Promising News from ASCO
From targeted therapies to tailored medicine, the recent American Society of Clinical Oncology (ASCO) annual meeting featured the latest in potentially lifesaving blood cancer therapies.
The Chicago conference drew thousands of the world's top oncologists and researchers, and they weren't disappointed. The science of cancer is evolving quickly - with LLS-funded researchers in the lead, said Barton Kamen, M.D., Ph.D., LLS chief medical officer.
"The scientists are giving us tsunamis of data," Dr. Kamen said. "Our job now is to find and interpret the most useful information. Clearly the thrust of the ASCO presentations was how we can best tailor therapies to the individual patient."
Meeting highlights included:
A Phase I clinical trial of the drug ABT-263, which accelerates cell death, was particularly promising among patients with chronic lymphocytic leukemia (CLL) and small lymphocytic lymphoma. Researchers included Owen O'Connor, M.D., Ph.D., of Columbia University, and John Leonard, M.D., of Weill Medical College of Cornell University, both recipients of LLS funding.
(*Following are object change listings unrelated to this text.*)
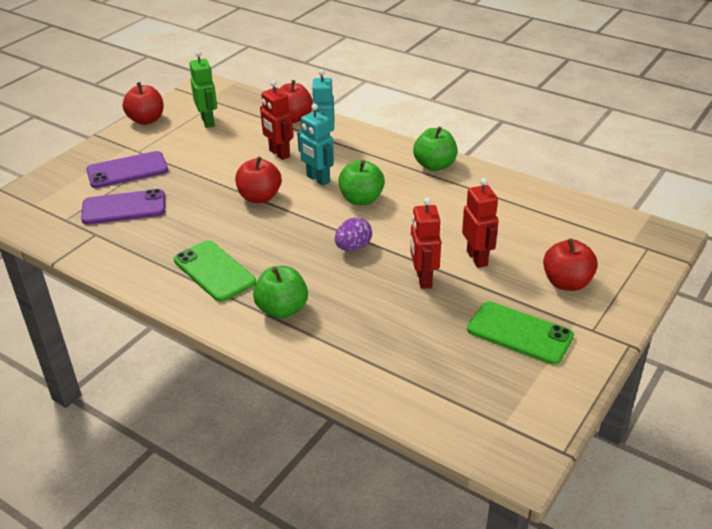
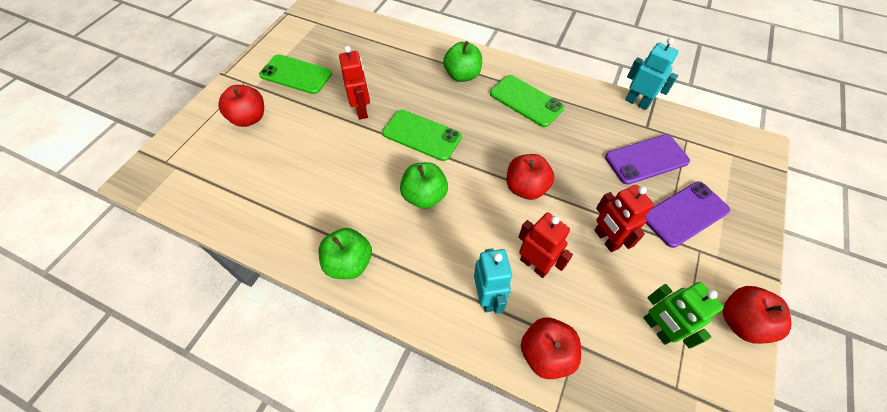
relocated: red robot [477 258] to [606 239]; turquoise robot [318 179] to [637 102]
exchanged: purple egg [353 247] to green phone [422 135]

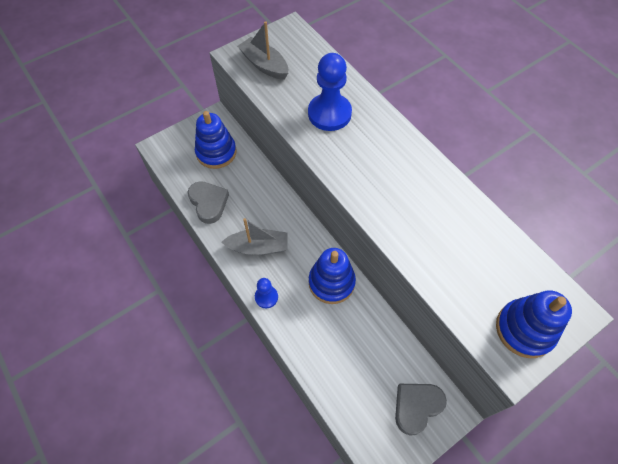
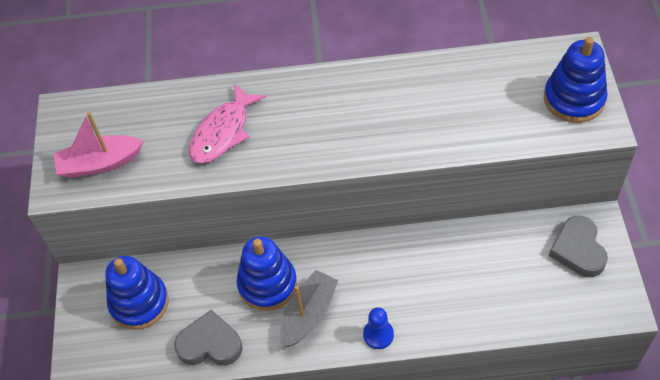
relocated: blue stacking toy [331 282] to [267 284]
exchanged: blue pawn [329 113] to pink fish [223 132]
colour: grey boat [264 65] to pink boat [100 163]

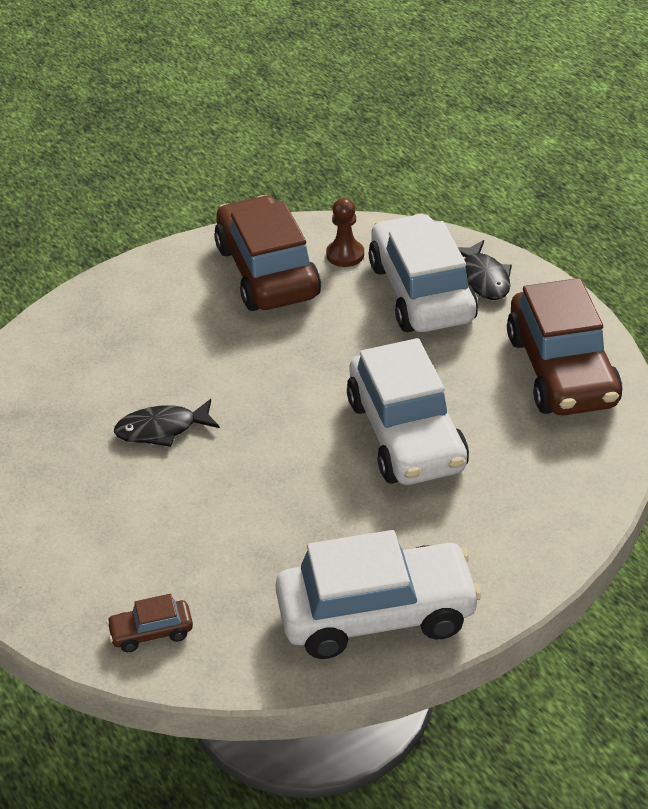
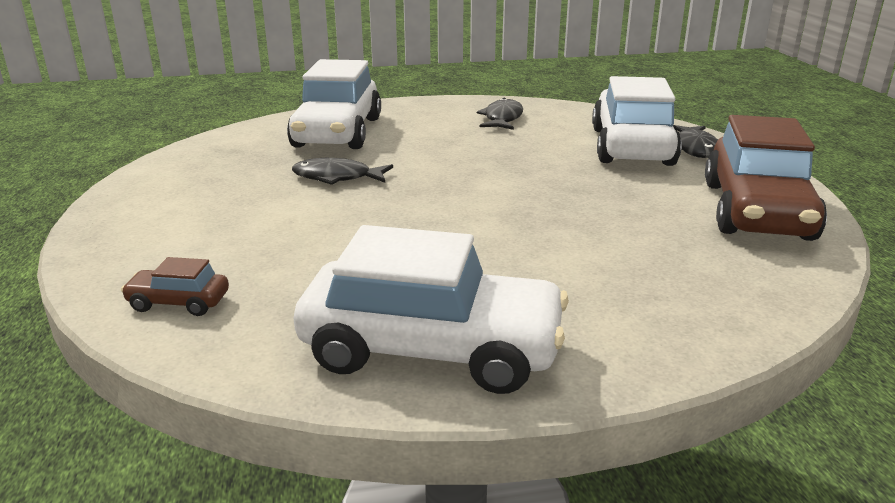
missing: brown pawn [345 255]
relocated: white car [406 435] to [337 132]
exchanged: brown car [267 272] to black fish [502 118]

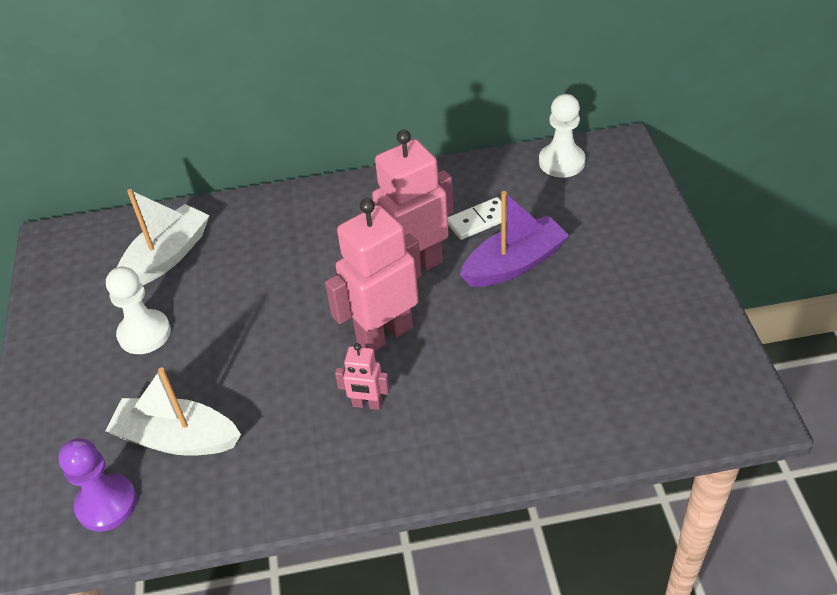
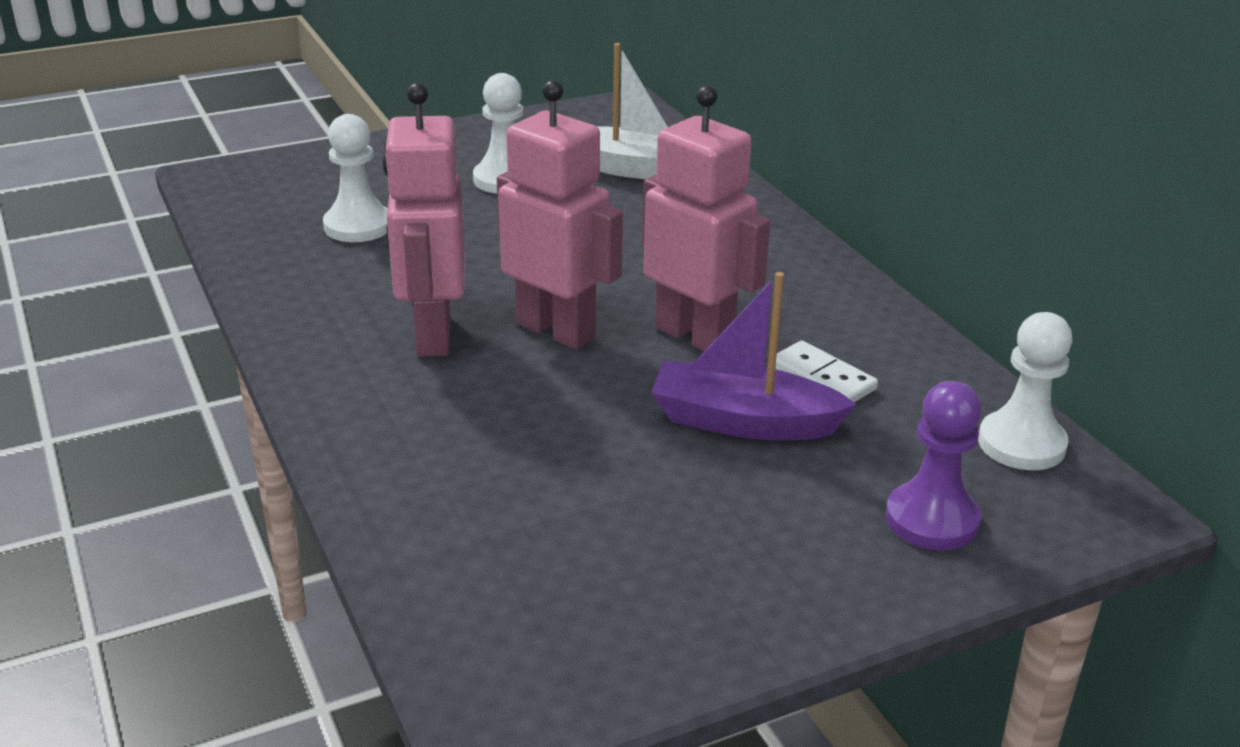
relocated: purple pawn [106 504] to [932 520]
exchanged: white boat [177 438] to white pawn [358 226]
spun: purple boat [514 264] = [743 422] 150 degrees clockwise
size: pink robot [367 404] = [432 335] x2.04

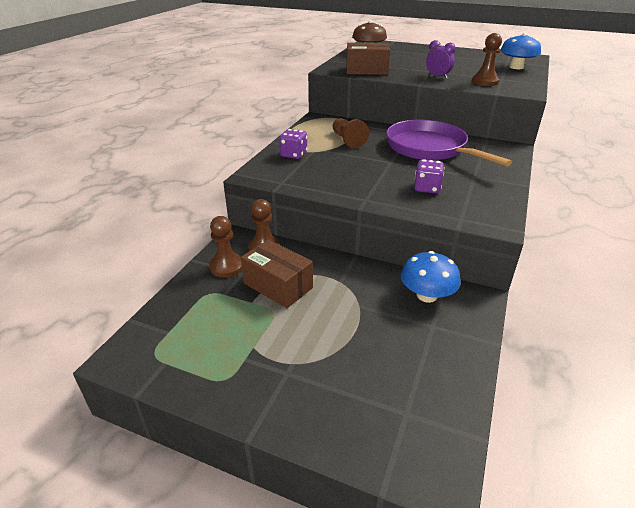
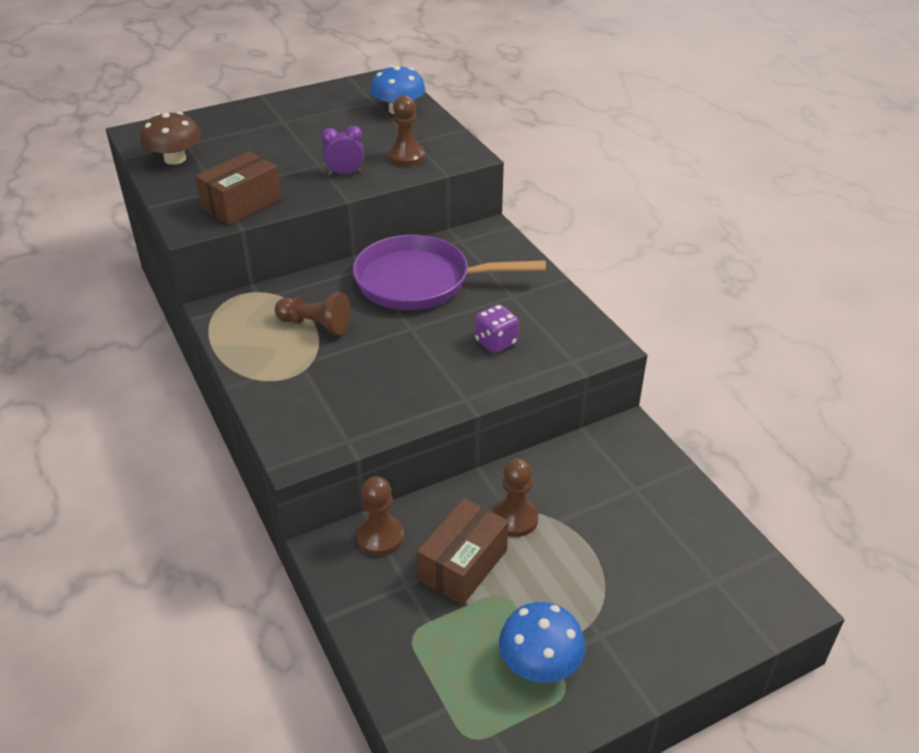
missing: purple dice [293 155]
relocated: brown pawn [226 266] to [515 518]; blue mushroom [427 295] to [540 662]
spun: brown box [278 285] = [463 565] 45 degrees counterclockwise

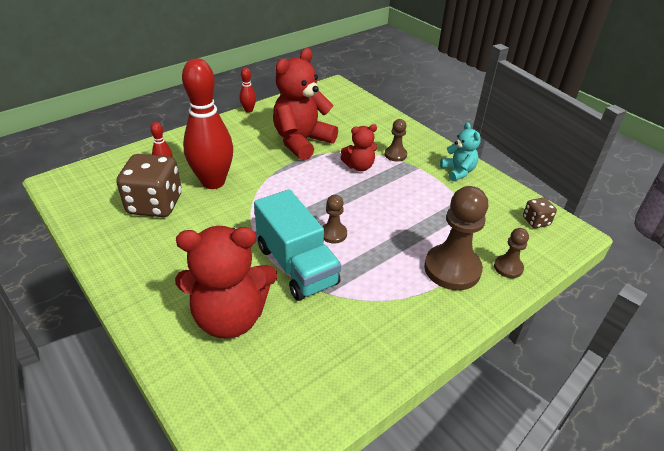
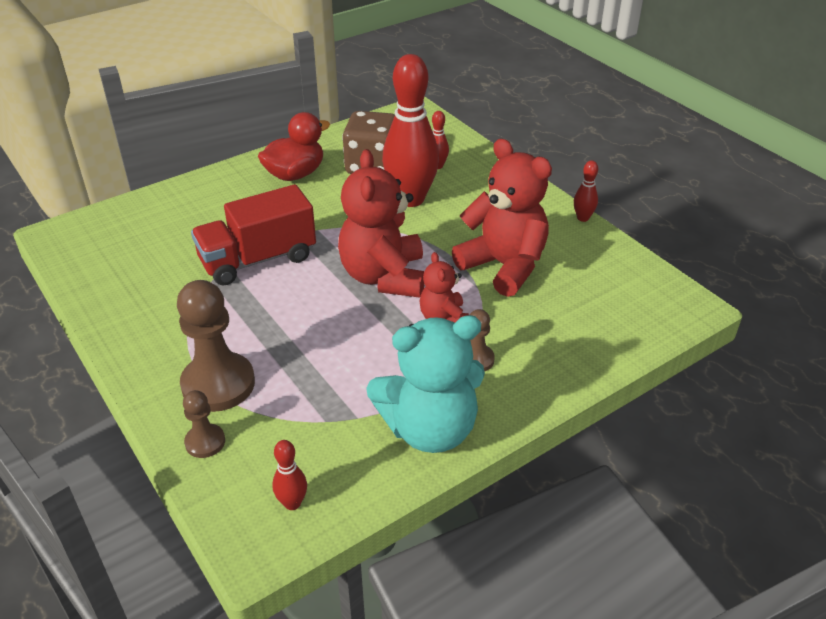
missing: brown pawn [333 234]
appeared: red duck [295 174]
relocated: red teddy bear [230 317] to [384 277]
exchanged: brown dice [536 221] to red bowling pin [292 503]
colour: turquoise truck [296 265] to red truck [258 259]
size: turquoise teddy bear [458 171] = [430 429] x1.88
In clinical trials, the drug dasatinib (Sprycel®) was shown to produce complete cytogenetic remissions in 53 percent of patients with chronic phase chronic myelogenous leukemia (CML) and 46 percent in lymphoid blast phase.
New strategies to destroy the stem cells that cause CML and other leukemias.
Positive reports on a class of drugs that target a molecule called mTOR, which seems to be involved in many cancers, including blood cancers. One of these drugs, temsirolimus, appears effective against mantle cell lymphoma and other forms of non-Hodgkin lymphoma (NHL).
LLS-funded John Timmerman, M.D., of UCLA School of Medicine, John Byrd, M.D., of The Ohio State University College of Medicine, and John Pagel, M.D., Fred Hutchinson Cancer Center, led a trial that evaluated a new lymphoma treatment that combined Rituxan® with an IL-21 molecule that activates immune cells, enhancing Rituxan's anti-lymphoma activity. Side effects were few and a third of the patients showed signs of improvement.
A study showed that a drug cocktail of lenalidomide (Revlimid®) and low-dose dexamethasone was superior in increasing overall survival than lenalidomide and high (standard) dose dexamethasone. Using less dexamethasone also cuts down on side effects.